Thanks for letting me know about this place. It’s possible we’ll be going to Houston between Xmas and Jan, so maybe we’ll get over there before it closes. Your graphic pics are stunning, like pop art. I’d be happy to frame them and put them on my wall.

7 12 2008
giiid

wonderful !!

9 12 2008
visuallens

The cactus plants are just fantastic compared to those found in Cameron Highlands. I have not seen such species especially the few top photos when I visited the cactus garden in Cameron Highlands.

They are uniquely beautiful, very special and truly open my eyes to the wide variety of cactus. In fact this the first time I have seen such type of cactus. All the photos are beautiful and amazing.

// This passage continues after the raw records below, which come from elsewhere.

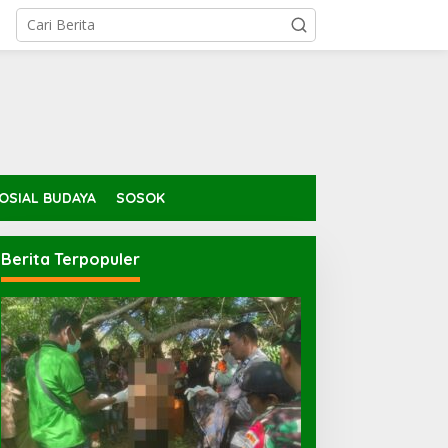
OSIAL BUDAYA
SOSOK
Berita Terpopuler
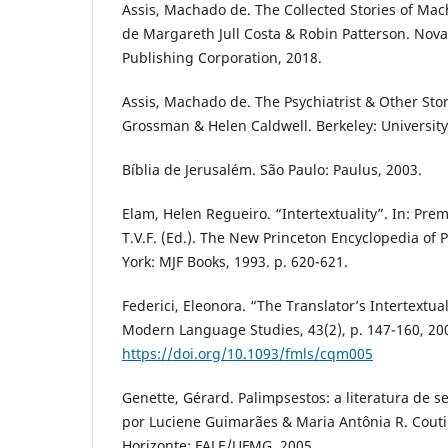
Assis, Machado de. The Collected Stories of Ma
de Margareth Jull Costa & Robin Patterson. Nova 
Publishing Corporation, 2018.
Assis, Machado de. The Psychiatrist & Other Stor
Grossman & Helen Caldwell. Berkeley: University 
Bíblia de Jerusalém. São Paulo: Paulus, 2003.
Elam, Helen Regueiro. “Intertextuality”. In: Pre
T.V.F. (Ed.). The New Princeton Encyclopedia of 
York: MJF Books, 1993. p. 620-621.
Federici, Eleonora. “The Translator’s Intertextu
Modern Language Studies, 43(2), p. 147-160, 20
https://doi.org/10.1093/fmls/cqm005
Genette, Gérard. Palimpsestos: a literatura de
por Luciene Guimarães & Maria Antônia R. Coutin
Horizonte: FALE/UFMG, 2005.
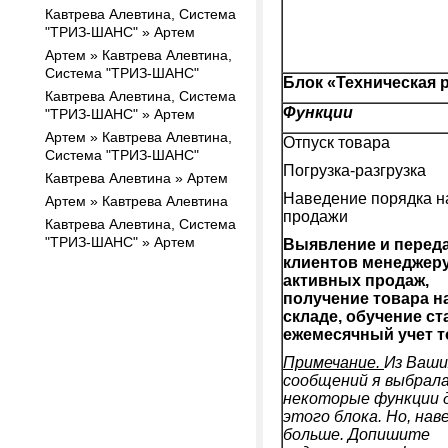
Кавтрева Алевтина, Система
"ТРИЗ-ШАНС" » Артем
Артем » Кавтрева Алевтина,
Система "ТРИЗ-ШАНС"
Блок «Техническая 
Кавтрева Алевтина, Система
Функции
"ТРИЗ-ШАНС" » Артем
Артем » Кавтрева Алевтина,
Отпуск товара
Система "ТРИЗ-ШАНС"
Погрузка-разгрузка
Кавтрева Алевтина » Артем
Наведение порядка н
Артем » Кавтрева Алевтина
продажи
Кавтрева Алевтина, Система
"ТРИЗ-ШАНС" » Артем
Выявление и перед
клиентов менеджер
активных продаж,
получение товара н
складе, обучение ст
ежемесячный учет т
Примечание.
Из Ваши
сообщений я выбрал
некоторые функции 
этого блока. Но, нав
больше. Допишите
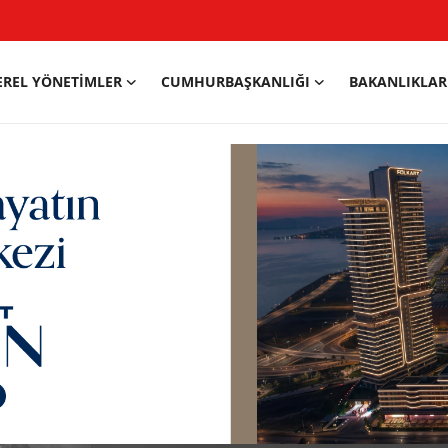
EREL YÖNETIMLER
CUMHURBAŞKANLIĞI
BAKANLIKLAR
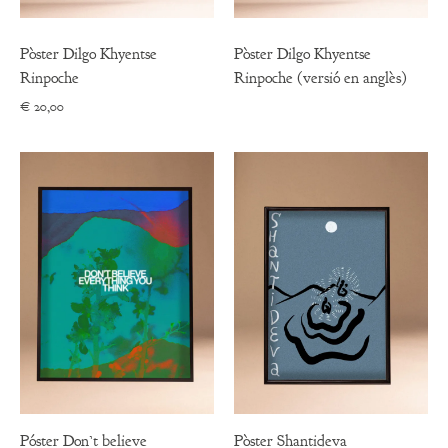
Pòster Dilgo Khyentse
Pòster Dilgo Khyentse
Rinpoche
Rinpoche (versió en anglès)
€
20,00
Póster Don’t believe
Pòster Shantideva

I know the story and photos of cactus I posted are not as good as yours but I would like to link to yours taken at Kactus Korral in Harwood. I got your link from my blogfriend Birgitte as she commented on the post and leaving me your link.

http://visuallens.wordpress.com/2008/12/08/cactus-point-and-all-the-cactus-you-like/

9 12 2008
Dale Ng

Wow! I never knew there are so many varieties of cactus plants. And the layout of the various pots are simply fascinating. They make stunning and striking graphic designs. Yes, they are prize-winning photos!

10 12 2008
visuallens

Thanks for dropping by and leaving me a nice comment on the cactus plants. This is ChrisY from Malaysia.

27 05 2010
Jennifer

Cindy-

This is devastating news that this gold mine of cacti is closing down. I loved the place and could spend hours there trying to decide what to pick to take home. I, too, left with tons. Your pictures are beautiful, and I am afraid that now they are a sad reminder of what once was. Thank you for the info.

Are there any more cactus places around????